►

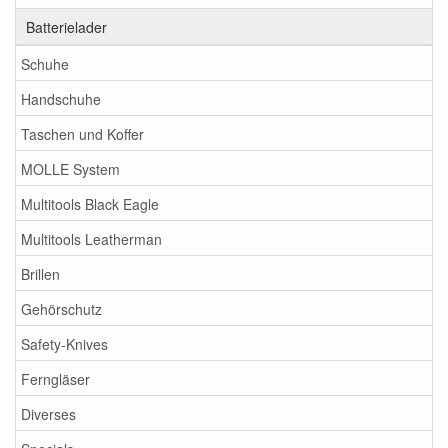
Batterielader
Schuhe
Handschuhe
Taschen und Koffer
MOLLE System
Multitools Black Eagle
Multitools Leatherman
Brillen
Gehörschutz
Safety-Knives
Ferngläser
Diverses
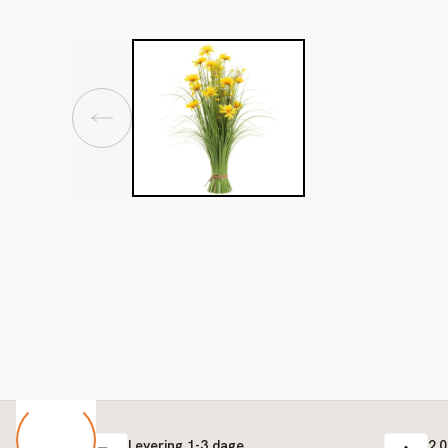
Levering 1-3 dage
2.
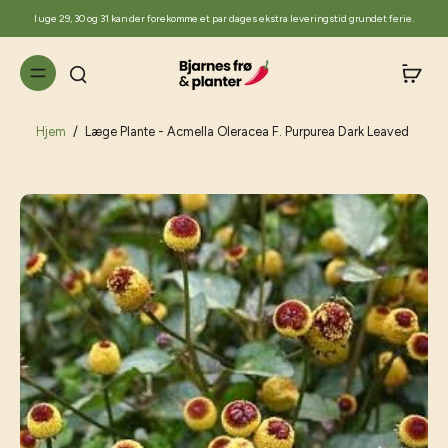
til
I uge 29, 30 og 31 kan der forekomme et par dages ekstra leveringstid grundet ferie.
indhold
Hjem
/
Læge Plante - Acmella Oleracea F. Purpurea Dark Leaved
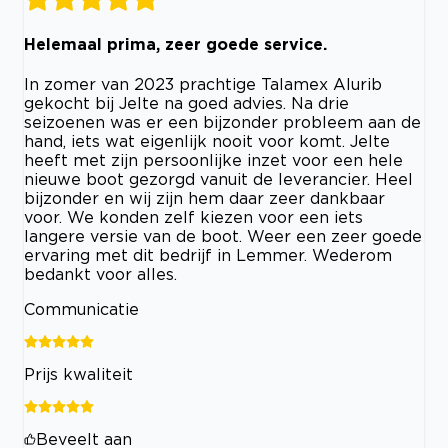
Helemaal prima, zeer goede service.
In zomer van 2023 prachtige Talamex Alurib
gekocht bij Jelte na goed advies. Na drie
seizoenen was er een bijzonder probleem aan de
hand, iets wat eigenlijk nooit voor komt. Jelte
heeft met zijn persoonlijke inzet voor een hele
nieuwe boot gezorgd vanuit de leverancier. Heel
bijzonder en wij zijn hem daar zeer dankbaar
voor. We konden zelf kiezen voor een iets
langere versie van de boot. Weer een zeer goede
ervaring met dit bedrijf in Lemmer. Wederom
bedankt voor alles.
Communicatie
Prijs kwaliteit
Beveelt aan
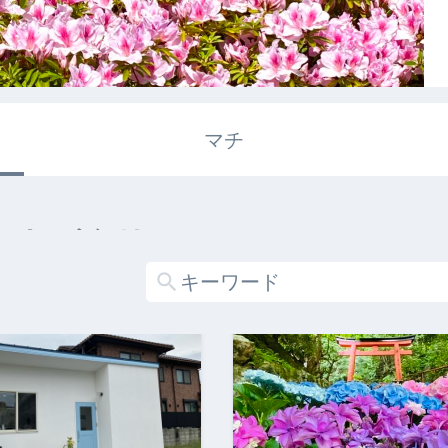
マチ
エキガタリ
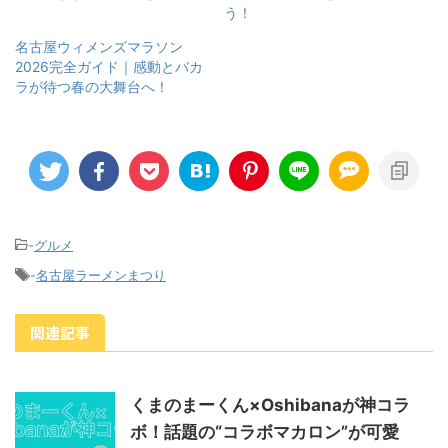
う！
名古屋ウィメンズマラソン
2026完全ガイド｜感動とバカ
ラが待つ春の大舞台へ！
-
グルメ
-
名古屋ラーメンまつり
関連記事
くまのまーくん×Oshibanaが神コラ
ボ！話題の“コラボマカロン”が可愛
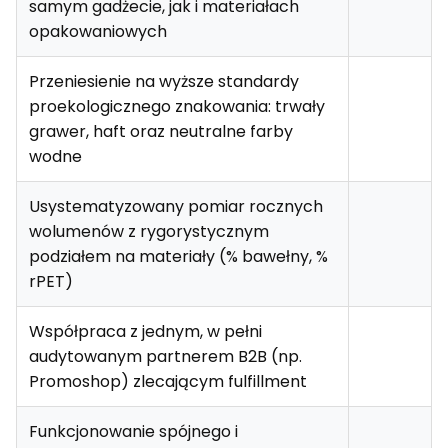
samym gadżecie, jak i materiałach
opakowaniowych
Przeniesienie na wyższe standardy
proekologicznego znakowania: trwały
grawer, haft oraz neutralne farby
wodne
Usystematyzowany pomiar rocznych
wolumenów z rygorystycznym
podziałem na materiały (% bawełny, %
rPET)
Współpraca z jednym, w pełni
audytowanym partnerem B2B (np.
Promoshop) zlecającym fulfillment
Funkcjonowanie spójnego i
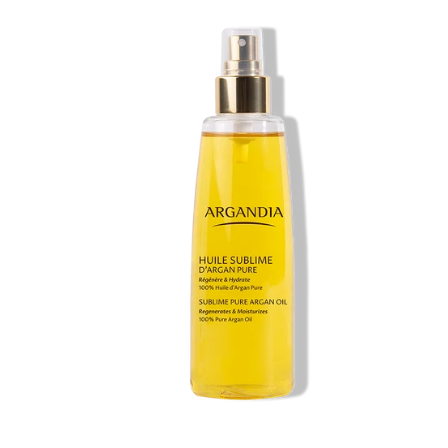
vente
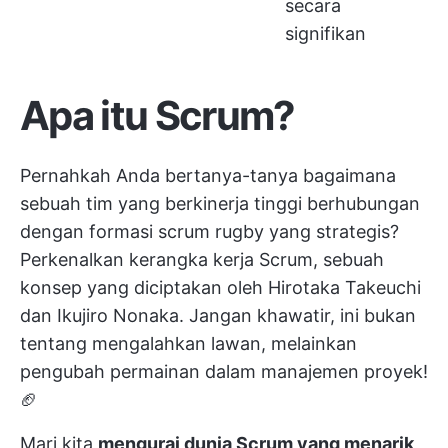
secara
signifikan
Apa itu Scrum?
Pernahkah Anda bertanya-tanya bagaimana
sebuah tim yang berkinerja tinggi berhubungan
dengan formasi scrum rugby yang strategis?
Perkenalkan kerangka kerja Scrum, sebuah
konsep yang diciptakan oleh Hirotaka Takeuchi
dan Ikujiro Nonaka. Jangan khawatir, ini bukan
tentang mengalahkan lawan, melainkan
pengubah permainan dalam manajemen proyek!
🏈
Mari kita
mengurai dunia Scrum yang menarik
,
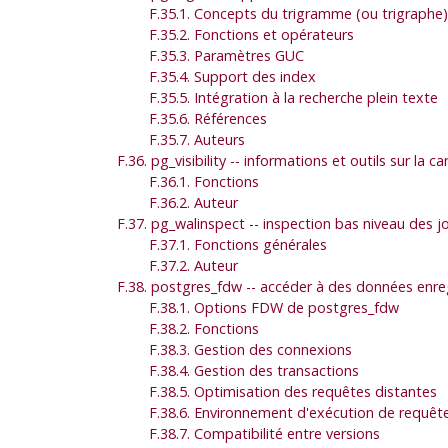
F.35.1. Concepts du trigramme (ou trigraphe)
F.35.2. Fonctions et opérateurs
F.35.3. Paramètres GUC
F.35.4. Support des index
F.35.5. Intégration à la recherche plein texte
F.35.6. Références
F.35.7. Auteurs
F.36. pg_visibility -- informations et outils sur la car
F.36.1. Fonctions
F.36.2. Auteur
F.37. pg_walinspect -- inspection bas niveau des 
F.37.1. Fonctions générales
F.37.2. Auteur
F.38. postgres_fdw -- accéder à des données enre
F.38.1. Options FDW de postgres_fdw
F.38.2. Fonctions
F.38.3. Gestion des connexions
F.38.4. Gestion des transactions
F.38.5. Optimisation des requêtes distantes
F.38.6. Environnement d'exécution de requêt
F.38.7. Compatibilité entre versions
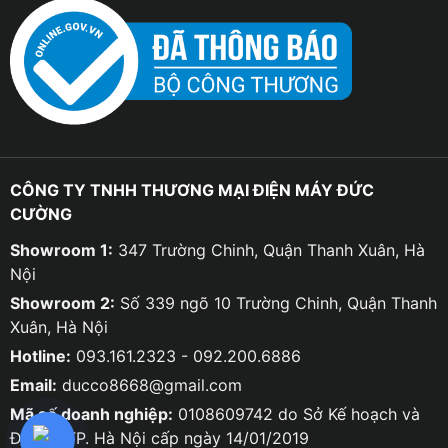
CÔNG TY TNHH THƯƠNG MẠI ĐIỆN MÁY ĐỨC
CƯỜNG
Showroom 1:
347 Trường Chinh, Quận Thanh Xuân, Hà
Nội
Showroom 2:
Số 339 ngõ 10 Trường Chinh, Quận Thanh
Xuân, Hà Nội
Hotline:
093.161.2323 - 092.200.6886
Email:
ducco8668@gmail.com
Mã số doanh nghiệp:
0108609742 do Sở Kế hoạch và
Đầu tư TP. Hà Nội cấp ngày 14/01/2019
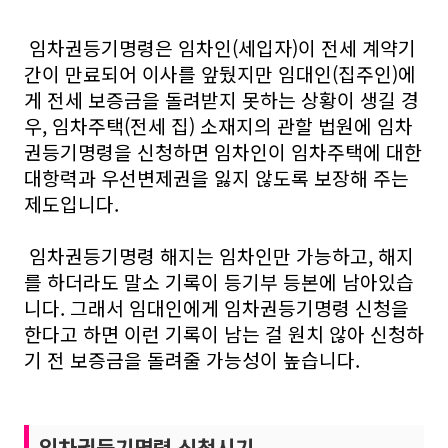
임차권등기명령은 임차인(세입자)이 전세 계약기
간이 만료되어 이사를 앞뒀지만 임대인(집주인)에
게 전세 보증금을 돌려받지 못하는 상황이 생길 경
우, 임차주택(전세 집) 소재지의 관할 법원에 임차
권등기명령을 신청하면 임차인이 임차주택에 대한
대항력과 우선변제권을 잃지 않도록 보장해 주는
제도입니다.
임차권등기명령 해지는 임차인만 가능하고, 해지
를 하더라도 말소 기록이 등기부 등본에 남아있습
니다. 그래서 임대인에게 임차권등기명령 신청을
한다고 하면 이런 기록이 남는 걸 원치 않아 신청하
기 전 보증금을 돌려줄 가능성이 높습니다.
임차권등기명령 신청시기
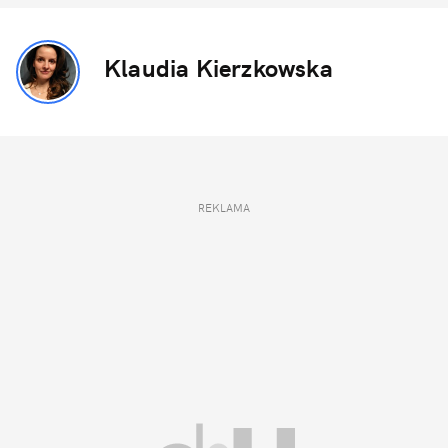
Klaudia Kierzkowska
REKLAMA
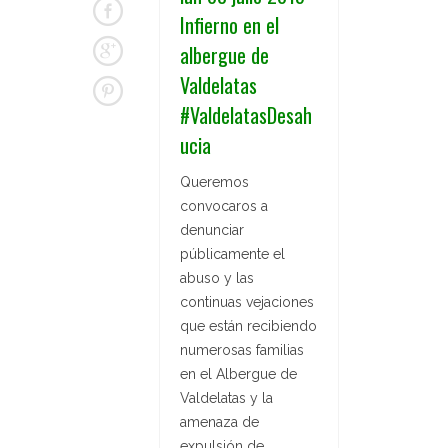
Infierno en el
albergue de
Valdelatas
#ValdelatasDesah
ucia
Queremos
convocaros a
denunciar
públicamente el
abuso y las
continuas vejaciones
que están recibiendo
numerosas familias
en el Albergue de
Valdelatas y la
amenaza de
expulsión de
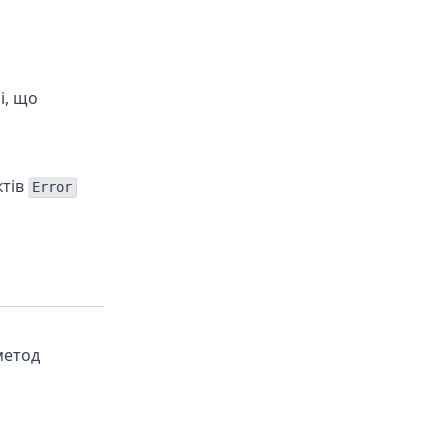
і, що
ктів
Error
метод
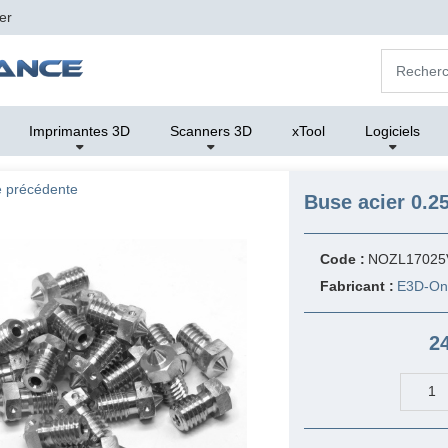
er
Imprimantes 3D
Scanners 3D
xTool
Logiciels
 précédente
Buse acier 0.
Code :
NOZL17025
Fabricant :
E3D-On
2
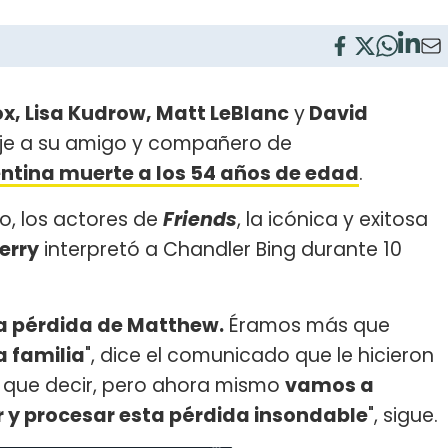
ox, Lisa Kudrow, Matt LeBlanc
y
David
je a su amigo y compañero de
entina muerte a los 54 años de edad
.
o, los actores de
Friends
, la icónica y exitosa
erry
interpretó a Chandler Bing durante 10
a pérdida de Matthew.
Éramos más que
 familia
", dice el comunicado que le hicieron
o que decir, pero ahora mismo
vamos a
 y procesar esta pérdida insondable
", sigue.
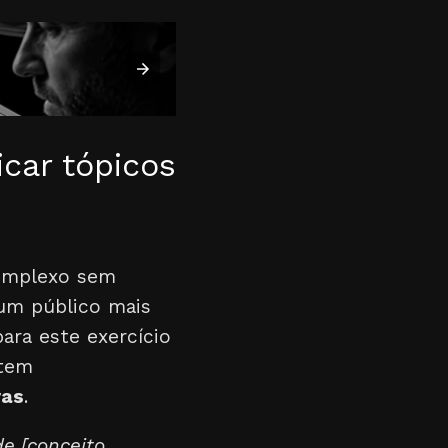
icar tópicos
 complexo sem
 um público mais
ara este exercício
item
ras
.
de [conceito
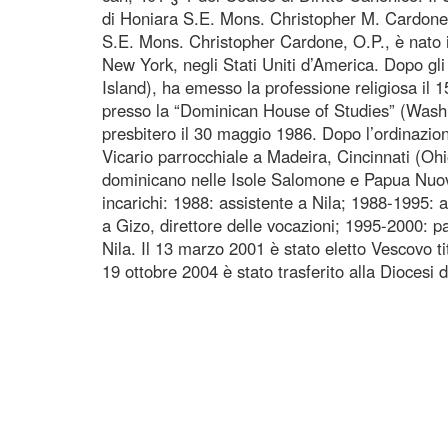
di Honiara S.E. Mons. Christopher M. Cardone,
S.E. Mons. Christopher Cardone, O.P., è nato 
New York, negli Stati Uniti d’America. Dopo gl
Island), ha emesso la professione religiosa il 
presso la “Dominican House of Studies” (Washi
presbitero il 30 maggio 1986. Dopo l’ordinazio
Vicario parrocchiale a Madeira, Cincinnati (Ohio
dominicano nelle Isole Salomone e Papua Nuov
incarichi: 1988: assistente a Nila; 1988-1995: 
a Gizo, direttore delle vocazioni; 1995-2000: 
Nila. Il 13 marzo 2001 è stato eletto Vescovo tit
19 ottobre 2004 è stato trasferito alla Diocesi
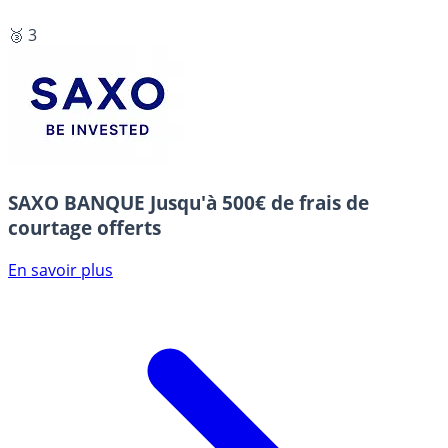
🥉 3
SAXO BANQUE
Jusqu'à 500€ de frais de
courtage offerts
En savoir plus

◄

ABOUT THIS EXERCISE: Give back the records above word for word, minus any image they hold.

RESULT FOR THIS EXERCISE:
Batterielader
Schuhe
Handschuhe
Taschen und Koffer
MOLLE System
Multitools Black Eagle
Multitools Leatherman
Brillen
Gehörschutz
Safety-Knives
Ferngläser
Diverses
Levering 1-3 dage
2.
til
I uge 29, 30 og 31 kan der forekomme et par dages ekstra leveringstid grundet ferie.
indhold
Hjem
/
Læge Plante - Acmella Oleracea F. Purpurea Dark Leaved
Helemaal prima, zeer goede service.
In zomer van 2023 prachtige Talamex Alurib
gekocht bij Jelte na goed advies. Na drie
seizoenen was er een bijzonder probleem aan de
hand, iets wat eigenlijk nooit voor komt. Jelte
heeft met zijn persoonlijke inzet voor een hele
nieuwe boot gezorgd vanuit de leverancier. Heel
bijzonder en wij zijn hem daar zeer dankbaar
voor. We konden zelf kiezen voor een iets
langere versie van de boot. Weer een zeer goede
ervaring met dit bedrijf in Lemmer. Wederom
bedankt voor alles.
Communicatie
Prijs kwaliteit
Beveelt aan
マチ
エキガタリ
う！
名古屋ウィメンズマラソン
2026完全ガイド｜感動とバカ
ラが待つ春の大舞台へ！
-
グルメ
-
名古屋ラーメンまつり
関連記事
くまのまーくん×Oshibanaが神コラ
ボ！話題の“コラボマカロン”が可愛
samym gadżecie, jak i materiałach
opakowaniowych
Przeniesienie na wyższe standardy
proekologicznego znakowania: trwały
grawer, haft oraz neutralne farby
wodne
Usystematyzowany pomiar rocznych
wolumenów z rygorystycznym
podziałem na materiały (% bawełny, %
rPET)
Współpraca z jednym, w pełni
audytowanym partnerem B2B (np.
Promoshop) zlecającym fulfillment
Funkcjonowanie spójnego i
vente
secara
signifikan
Apa itu Scrum?
Pernahkah Anda bertanya-tanya bagaimana
sebuah tim yang berkinerja tinggi berhubungan
dengan formasi scrum rugby yang strategis?
Perkenalkan kerangka kerja Scrum, sebuah
konsep yang diciptakan oleh Hirotaka Takeuchi
dan Ikujiro Nonaka. Jangan khawatir, ini bukan
tentang mengalahkan lawan, melainkan
pengubah permainan dalam manajemen proyek!
🏈
Mari kita
mengurai dunia Scrum yang menarik
,
F.35.1. Concepts du trigramme (ou trigraphe)
F.35.2. Fonctions et opérateurs
F.35.3. Paramètres GUC
F.35.4. Support des index
F.35.5. Intégration à la recherche plein texte
F.35.6. Références
F.35.7. Auteurs
F.36. pg_visibility -- informations et outils sur la car
F.36.1. Fonctions
F.36.2. Auteur
F.37. pg_walinspect -- inspection bas niveau des 
F.37.1. Fonctions générales
F.37.2. Auteur
F.38. postgres_fdw -- accéder à des données enre
F.38.1. Options FDW de postgres_fdw
F.38.2. Fonctions
F.38.3. Gestion des connexions
F.38.4. Gestion des transactions
F.38.5. Optimisation des requêtes distantes
F.38.6. Environnement d'exécution de requêt
F.38.7. Compatibilité entre versions
CÔNG TY TNHH THƯƠNG MẠI ĐIỆN MÁY ĐỨC
CƯỜNG
Showroom 1:
347 Trường Chinh, Quận Thanh Xuân, Hà
Nội
Showroom 2:
Số 339 ngõ 10 Trường Chinh, Quận Thanh
Xuân, Hà Nội
Hotline:
093.161.2323 - 092.200.6886
Email:
ducco8668@gmail.com
Mã số doanh nghiệp:
0108609742 do Sở Kế hoạch và
Đầu tư TP. Hà Nội cấp ngày 14/01/2019
임차권등기명령은 임차인(세입자)이 전세 계약기
간이 만료되어 이사를 앞뒀지만 임대인(집주인)에
게 전세 보증금을 돌려받지 못하는 상황이 생길 경
우, 임차주택(전세 집) 소재지의 관할 법원에 임차
권등기명령을 신청하면 임차인이 임차주택에 대한
대항력과 우선변제권을 잃지 않도록 보장해 주는
제도입니다.
임차권등기명령 해지는 임차인만 가능하고, 해지
를 하더라도 말소 기록이 등기부 등본에 남아있습
니다. 그래서 임대인에게 임차권등기명령 신청을
한다고 하면 이런 기록이 남는 걸 원치 않아 신청하
기 전 보증금을 돌려줄 가능성이 높습니다.
임차권등기명령 신청시기
Klaudia Kierzkowska
REKLAMA
Infierno en el
albergue de
Valdelatas
#ValdelatasDesah
ucia
Queremos
convocaros a
denunciar
públicamente el
abuso y las
continuas vejaciones
que están recibiendo
numerosas familias
en el Albergue de
Valdelatas y la
amenaza de
expulsión de
і, що
ктів
Error
метод
er
Imprimantes 3D
Scanners 3D
xTool
Logiciels
 précédente
Buse acier 0.
Code :
NOZL17025
Fabricant :
E3D-On
2
ox, Lisa Kudrow, Matt LeBlanc
y
David
je a su amigo y compañero de
entina muerte a los 54 años de edad
.
o, los actores de
Friends
, la icónica y exitosa
erry
interpretó a Chandler Bing durante 10
a pérdida de Matthew.
Éramos más que
 familia
", dice el comunicado que le hicieron
o que decir, pero ahora mismo
vamos a
 y procesar esta pérdida insondable
", sigue.
icar tópicos
 complexo sem
 um público mais
ara este exercício
item
ras
.
de [conceito
di Honiara S.E. Mons. Christopher M. Cardone,
S.E. Mons. Christopher Cardone, O.P., è nato 
New York, negli Stati Uniti d’America. Dopo gl
Island), ha emesso la professione religiosa il 
presso la “Dominican House of Studies” (Washi
presbitero il 30 maggio 1986. Dopo l’ordinazio
Vicario parrocchiale a Madeira, Cincinnati (Ohio
dominicano nelle Isole Salomone e Papua Nuov
incarichi: 1988: assistente a Nila; 1988-1995: 
a Gizo, direttore delle vocazioni; 1995-2000: 
Nila. Il 13 marzo 2001 è stato eletto Vescovo tit
19 ottobre 2004 è stato trasferito alla Diocesi
🥉 3
SAXO BANQUE
Jusqu'à 500€ de frais de
courtage offerts
En savoir plus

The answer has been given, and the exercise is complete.